### RECORDS FOR PROCESSING
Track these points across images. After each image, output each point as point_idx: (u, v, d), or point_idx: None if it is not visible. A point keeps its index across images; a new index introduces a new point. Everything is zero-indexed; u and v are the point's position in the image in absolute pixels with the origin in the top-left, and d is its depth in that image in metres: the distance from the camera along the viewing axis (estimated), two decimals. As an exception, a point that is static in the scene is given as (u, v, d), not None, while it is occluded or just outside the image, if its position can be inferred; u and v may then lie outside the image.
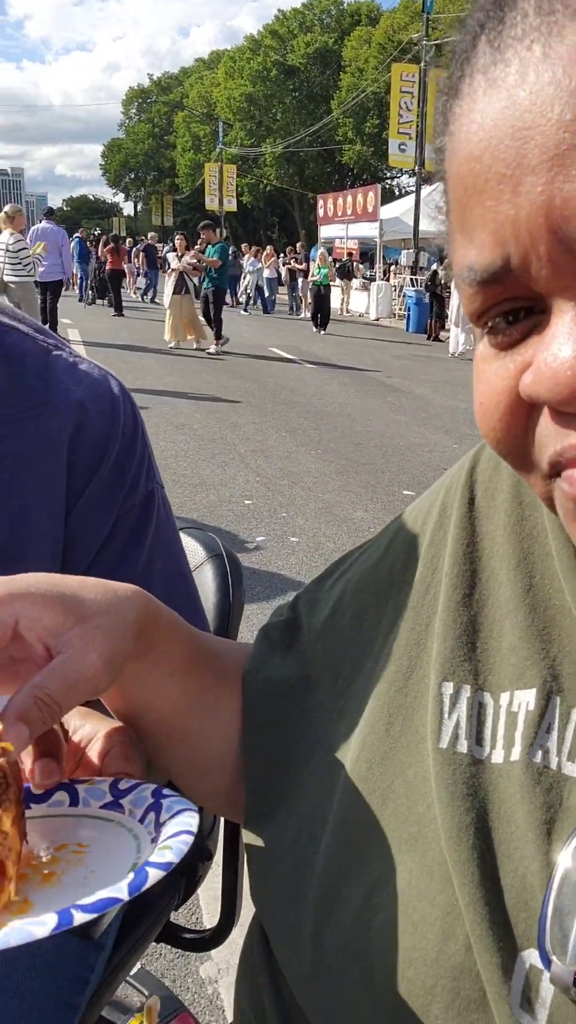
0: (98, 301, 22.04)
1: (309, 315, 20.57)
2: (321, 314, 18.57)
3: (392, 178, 47.43)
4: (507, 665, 0.54)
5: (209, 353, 13.88)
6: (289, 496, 6.28)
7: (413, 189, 24.61)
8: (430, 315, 18.89)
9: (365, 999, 0.52)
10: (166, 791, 0.55)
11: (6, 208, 10.82)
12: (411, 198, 23.98)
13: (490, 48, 0.42)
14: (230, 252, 29.02)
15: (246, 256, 24.83)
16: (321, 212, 29.64)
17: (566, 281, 0.40)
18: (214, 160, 47.25)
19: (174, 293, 13.79)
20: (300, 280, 23.58)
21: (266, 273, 24.39)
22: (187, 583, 0.96)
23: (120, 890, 0.43)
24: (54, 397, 0.85)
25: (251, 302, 24.02)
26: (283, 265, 25.66)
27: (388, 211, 25.05)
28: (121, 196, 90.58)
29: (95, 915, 0.42)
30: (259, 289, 23.49)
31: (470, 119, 0.43)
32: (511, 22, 0.42)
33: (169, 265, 14.35)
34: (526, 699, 0.52)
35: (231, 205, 44.51)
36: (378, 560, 0.67)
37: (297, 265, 23.92)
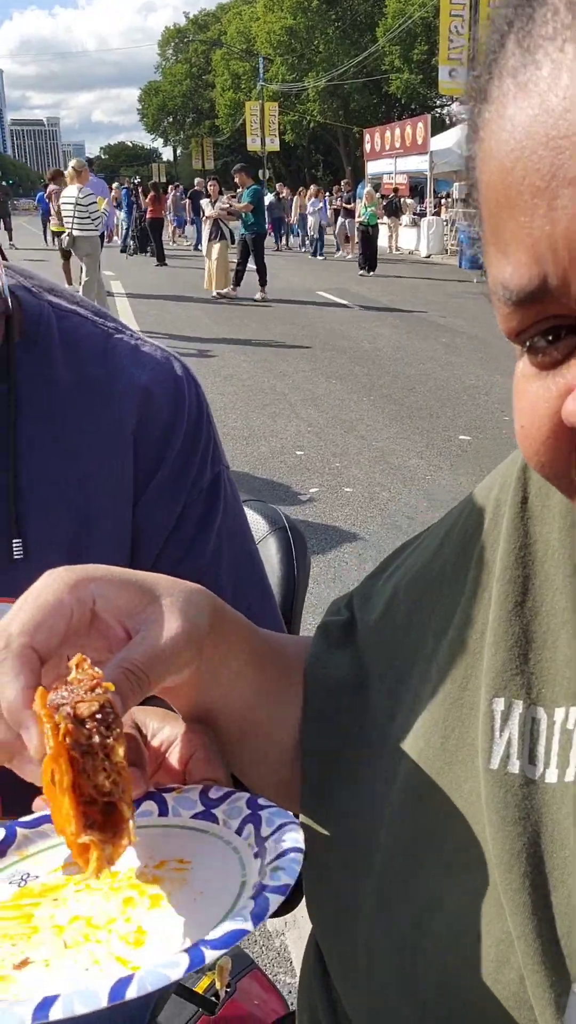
0: (141, 252, 21.86)
1: (353, 256, 20.07)
2: (369, 255, 18.13)
3: (442, 107, 45.63)
4: (563, 679, 0.52)
5: (255, 300, 13.69)
6: (342, 445, 6.21)
7: (465, 117, 23.60)
8: (484, 250, 18.26)
9: None
10: (261, 801, 0.54)
11: (72, 162, 10.96)
12: (463, 127, 22.99)
13: (519, 49, 0.40)
14: (274, 194, 28.61)
15: (304, 197, 24.24)
16: (368, 147, 28.84)
17: None
18: (255, 98, 46.07)
19: (209, 240, 13.59)
20: (345, 220, 22.96)
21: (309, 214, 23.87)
22: (255, 564, 0.94)
23: (245, 920, 0.42)
24: (118, 383, 0.83)
25: (316, 245, 23.45)
26: (330, 205, 25.04)
27: (439, 142, 24.16)
28: (160, 141, 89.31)
29: (225, 950, 0.40)
30: (321, 230, 22.86)
31: (500, 127, 0.40)
32: (541, 20, 0.39)
33: (203, 212, 14.11)
34: None
35: (273, 144, 43.47)
36: (432, 556, 0.65)
37: (344, 204, 23.30)
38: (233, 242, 13.80)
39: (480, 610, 0.58)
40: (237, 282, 14.07)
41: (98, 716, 0.46)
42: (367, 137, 29.32)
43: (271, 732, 0.66)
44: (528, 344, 0.42)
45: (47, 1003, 0.38)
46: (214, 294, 13.77)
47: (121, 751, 0.46)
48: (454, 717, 0.57)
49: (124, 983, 0.39)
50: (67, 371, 0.82)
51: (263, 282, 13.88)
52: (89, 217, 10.61)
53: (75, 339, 0.83)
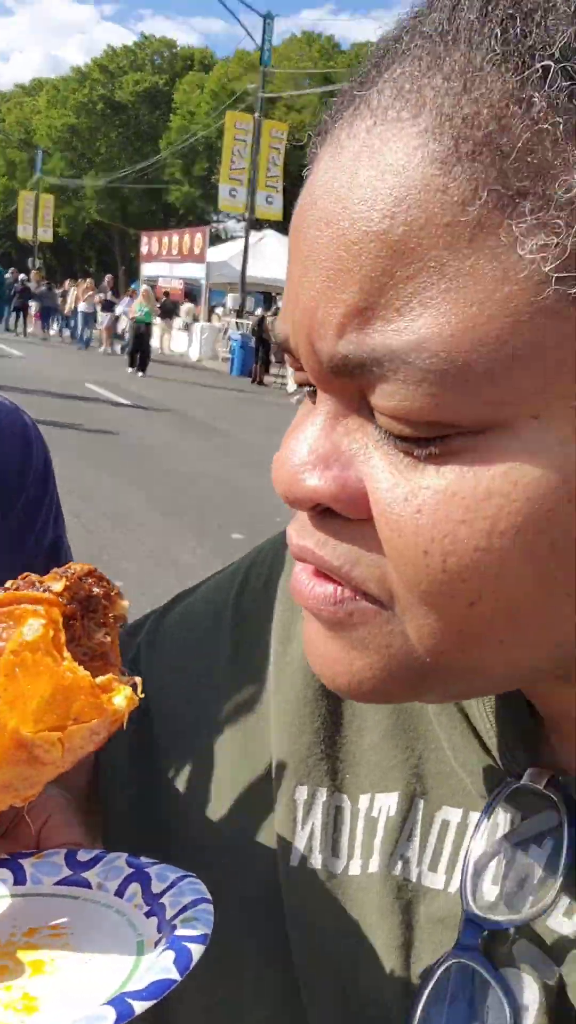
0: None
1: (111, 350, 19.77)
2: (141, 353, 18.17)
3: (219, 222, 48.23)
4: (368, 764, 0.50)
5: None
6: (111, 538, 5.97)
7: (241, 234, 25.00)
8: (256, 359, 19.09)
9: None
10: (143, 859, 0.49)
11: None
12: (240, 242, 24.38)
13: (353, 104, 0.37)
14: (45, 284, 28.17)
15: (80, 289, 24.00)
16: (145, 249, 29.54)
17: (323, 387, 0.38)
18: (29, 188, 45.96)
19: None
20: (110, 315, 23.02)
21: (82, 307, 23.74)
22: None
23: (169, 971, 0.38)
24: None
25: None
26: (96, 301, 25.05)
27: (216, 254, 25.31)
28: None
29: (153, 1001, 0.38)
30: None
31: (313, 176, 0.38)
32: (378, 85, 0.35)
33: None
34: (387, 803, 0.49)
35: (47, 235, 43.37)
36: (226, 614, 0.62)
37: (108, 299, 23.40)
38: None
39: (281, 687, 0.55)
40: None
41: (95, 572, 0.44)
42: (144, 240, 30.06)
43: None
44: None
45: None
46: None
47: (124, 603, 0.44)
48: (256, 794, 0.54)
49: None
50: None
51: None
52: None
53: None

### EXERCISE DIRECTIONS
Could you repeat all of the data exactly, minus the pictures?

### RESPONSE
Track these points across images. After each image, output each point as point_idx: (u, v, d), or point_idx: None if it is not visible. A point keeps its index across images; a new index introduces a new point. Everything is zero-indexed; u and v are the point's position in the image in absolute pixels with the origin in the top-left, and d is its depth in that image in metres: the distance from the camera along the viewing axis (estimated), two decimals. As an exception, a point that is static in the scene is given as (u, v, d), not None, while it is occluded or just outside the image, if its position can be inferred; u and v may then lie outside the image.
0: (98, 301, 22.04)
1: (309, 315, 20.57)
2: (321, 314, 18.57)
3: (392, 178, 47.43)
4: (507, 665, 0.54)
5: (209, 353, 13.88)
6: (289, 496, 6.28)
7: (413, 189, 24.61)
8: (430, 315, 18.89)
9: (365, 999, 0.52)
10: (166, 791, 0.55)
11: (6, 208, 10.82)
12: (411, 198, 23.98)
13: (490, 48, 0.42)
14: (230, 252, 29.02)
15: (246, 256, 24.83)
16: (321, 212, 29.64)
17: (566, 281, 0.40)
18: (214, 160, 47.25)
19: (174, 293, 13.79)
20: (300, 280, 23.58)
21: (266, 273, 24.39)
22: (187, 583, 0.96)
23: (120, 890, 0.43)
24: (54, 397, 0.85)
25: (251, 302, 24.02)
26: (283, 265, 25.66)
27: (388, 211, 25.05)
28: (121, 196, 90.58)
29: (95, 915, 0.42)
30: (259, 289, 23.49)
31: (470, 119, 0.43)
32: (511, 22, 0.42)
33: (169, 265, 14.35)
34: (526, 699, 0.52)
35: (231, 205, 44.51)
36: (378, 560, 0.67)
37: (297, 265, 23.92)
0: (141, 252, 21.86)
1: (353, 256, 20.07)
2: (369, 255, 18.13)
3: (442, 107, 45.63)
4: (563, 679, 0.52)
5: (255, 300, 13.69)
6: (342, 445, 6.21)
7: (465, 117, 23.60)
8: (484, 250, 18.26)
9: None
10: (261, 801, 0.54)
11: (72, 162, 10.96)
12: (463, 127, 22.99)
13: (519, 49, 0.40)
14: (274, 194, 28.61)
15: (304, 197, 24.24)
16: (368, 147, 28.84)
17: None
18: (255, 98, 46.07)
19: (209, 240, 13.59)
20: (345, 220, 22.96)
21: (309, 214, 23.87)
22: (255, 564, 0.94)
23: (245, 920, 0.42)
24: (118, 383, 0.83)
25: (316, 245, 23.45)
26: (330, 205, 25.04)
27: (439, 142, 24.16)
28: (160, 141, 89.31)
29: (225, 950, 0.40)
30: (321, 230, 22.86)
31: (500, 127, 0.40)
32: (541, 20, 0.39)
33: (203, 212, 14.11)
34: None
35: (273, 144, 43.47)
36: (432, 556, 0.65)
37: (344, 204, 23.30)
38: (233, 242, 13.80)
39: (480, 610, 0.58)
40: (237, 282, 14.07)
41: (98, 716, 0.46)
42: (367, 137, 29.32)
43: (271, 732, 0.66)
44: (528, 344, 0.42)
45: (47, 1003, 0.38)
46: (214, 294, 13.77)
47: (121, 751, 0.46)
48: (454, 717, 0.57)
49: (124, 983, 0.39)
50: (67, 371, 0.82)
51: (263, 282, 13.88)
52: (89, 217, 10.61)
53: (75, 339, 0.83)
0: None
1: (111, 350, 19.77)
2: (141, 353, 18.17)
3: (219, 222, 48.23)
4: (368, 764, 0.50)
5: None
6: (111, 538, 5.97)
7: (241, 234, 25.00)
8: (256, 359, 19.09)
9: None
10: (143, 859, 0.49)
11: None
12: (240, 242, 24.38)
13: (353, 104, 0.37)
14: (45, 284, 28.17)
15: (80, 289, 24.00)
16: (145, 249, 29.54)
17: (323, 387, 0.38)
18: (29, 188, 45.96)
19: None
20: (110, 315, 23.02)
21: (82, 307, 23.74)
22: None
23: (169, 971, 0.38)
24: None
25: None
26: (96, 301, 25.05)
27: (216, 254, 25.31)
28: None
29: (153, 1001, 0.38)
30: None
31: (313, 176, 0.38)
32: (378, 85, 0.35)
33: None
34: (387, 803, 0.49)
35: (47, 235, 43.37)
36: (226, 614, 0.62)
37: (108, 299, 23.40)
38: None
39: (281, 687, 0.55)
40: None
41: (95, 572, 0.44)
42: (144, 240, 30.06)
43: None
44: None
45: None
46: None
47: (124, 603, 0.44)
48: (256, 794, 0.54)
49: None
50: None
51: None
52: None
53: None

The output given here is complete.